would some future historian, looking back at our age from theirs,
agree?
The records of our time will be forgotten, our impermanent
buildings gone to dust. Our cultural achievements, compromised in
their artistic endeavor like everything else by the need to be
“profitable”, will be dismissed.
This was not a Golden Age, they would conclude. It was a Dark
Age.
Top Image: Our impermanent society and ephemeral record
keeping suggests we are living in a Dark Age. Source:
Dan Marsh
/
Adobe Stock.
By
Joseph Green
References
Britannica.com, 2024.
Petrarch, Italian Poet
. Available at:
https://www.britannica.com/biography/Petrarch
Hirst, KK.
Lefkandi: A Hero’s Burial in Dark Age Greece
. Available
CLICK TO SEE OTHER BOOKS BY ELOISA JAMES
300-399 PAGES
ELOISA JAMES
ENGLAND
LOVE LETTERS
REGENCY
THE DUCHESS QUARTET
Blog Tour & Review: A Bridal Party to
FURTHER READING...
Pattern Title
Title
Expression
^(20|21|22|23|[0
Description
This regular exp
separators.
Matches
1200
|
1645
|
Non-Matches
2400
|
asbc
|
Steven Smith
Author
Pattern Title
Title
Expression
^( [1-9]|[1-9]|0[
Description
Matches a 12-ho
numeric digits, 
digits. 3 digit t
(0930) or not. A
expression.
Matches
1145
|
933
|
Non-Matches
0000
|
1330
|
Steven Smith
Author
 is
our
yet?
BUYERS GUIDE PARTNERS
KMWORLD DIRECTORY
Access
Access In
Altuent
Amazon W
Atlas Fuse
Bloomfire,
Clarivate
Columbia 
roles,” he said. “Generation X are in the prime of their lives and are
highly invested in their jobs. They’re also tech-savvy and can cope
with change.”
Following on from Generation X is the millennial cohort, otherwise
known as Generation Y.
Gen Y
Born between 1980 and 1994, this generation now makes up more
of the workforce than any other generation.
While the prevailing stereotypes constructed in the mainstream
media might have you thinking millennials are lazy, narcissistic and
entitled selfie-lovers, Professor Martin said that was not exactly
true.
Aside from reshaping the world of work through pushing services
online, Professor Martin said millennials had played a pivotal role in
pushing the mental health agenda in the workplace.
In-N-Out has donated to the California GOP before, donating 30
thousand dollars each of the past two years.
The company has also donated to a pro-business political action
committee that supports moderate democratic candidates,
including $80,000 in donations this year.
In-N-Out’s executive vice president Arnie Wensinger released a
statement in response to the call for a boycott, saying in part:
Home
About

++++

WHAT IS REQUIRED. Write out the records word for word, from the first line up to and including the line that contains "media might have".

ANSWER AREA.
would some future historian, looking back at our age from theirs,
agree?
The records of our time will be forgotten, our impermanent
buildings gone to dust. Our cultural achievements, compromised in
their artistic endeavor like everything else by the need to be
“profitable”, will be dismissed.
This was not a Golden Age, they would conclude. It was a Dark
Age.
Top Image: Our impermanent society and ephemeral record
keeping suggests we are living in a Dark Age. Source:
Dan Marsh
/
Adobe Stock.
By
Joseph Green
References
Britannica.com, 2024.
Petrarch, Italian Poet
. Available at:
https://www.britannica.com/biography/Petrarch
Hirst, KK.
Lefkandi: A Hero’s Burial in Dark Age Greece
. Available
CLICK TO SEE OTHER BOOKS BY ELOISA JAMES
300-399 PAGES
ELOISA JAMES
ENGLAND
LOVE LETTERS
REGENCY
THE DUCHESS QUARTET
Blog Tour & Review: A Bridal Party to
FURTHER READING...
Pattern Title
Title
Expression
^(20|21|22|23|[0
Description
This regular exp
separators.
Matches
1200
|
1645
|
Non-Matches
2400
|
asbc
|
Steven Smith
Author
Pattern Title
Title
Expression
^( [1-9]|[1-9]|0[
Description
Matches a 12-ho
numeric digits, 
digits. 3 digit t
(0930) or not. A
expression.
Matches
1145
|
933
|
Non-Matches
0000
|
1330
|
Steven Smith
Author
 is
our
yet?
BUYERS GUIDE PARTNERS
KMWORLD DIRECTORY
Access
Access In
Altuent
Amazon W
Atlas Fuse
Bloomfire,
Clarivate
Columbia 
roles,” he said. “Generation X are in the prime of their lives and are
highly invested in their jobs. They’re also tech-savvy and can cope
with change.”
Following on from Generation X is the millennial cohort, otherwise
known as Generation Y.
Gen Y
Born between 1980 and 1994, this generation now makes up more
of the workforce than any other generation.
While the prevailing stereotypes constructed in the mainstream
media might have you thinking millennials are lazy, narcissistic and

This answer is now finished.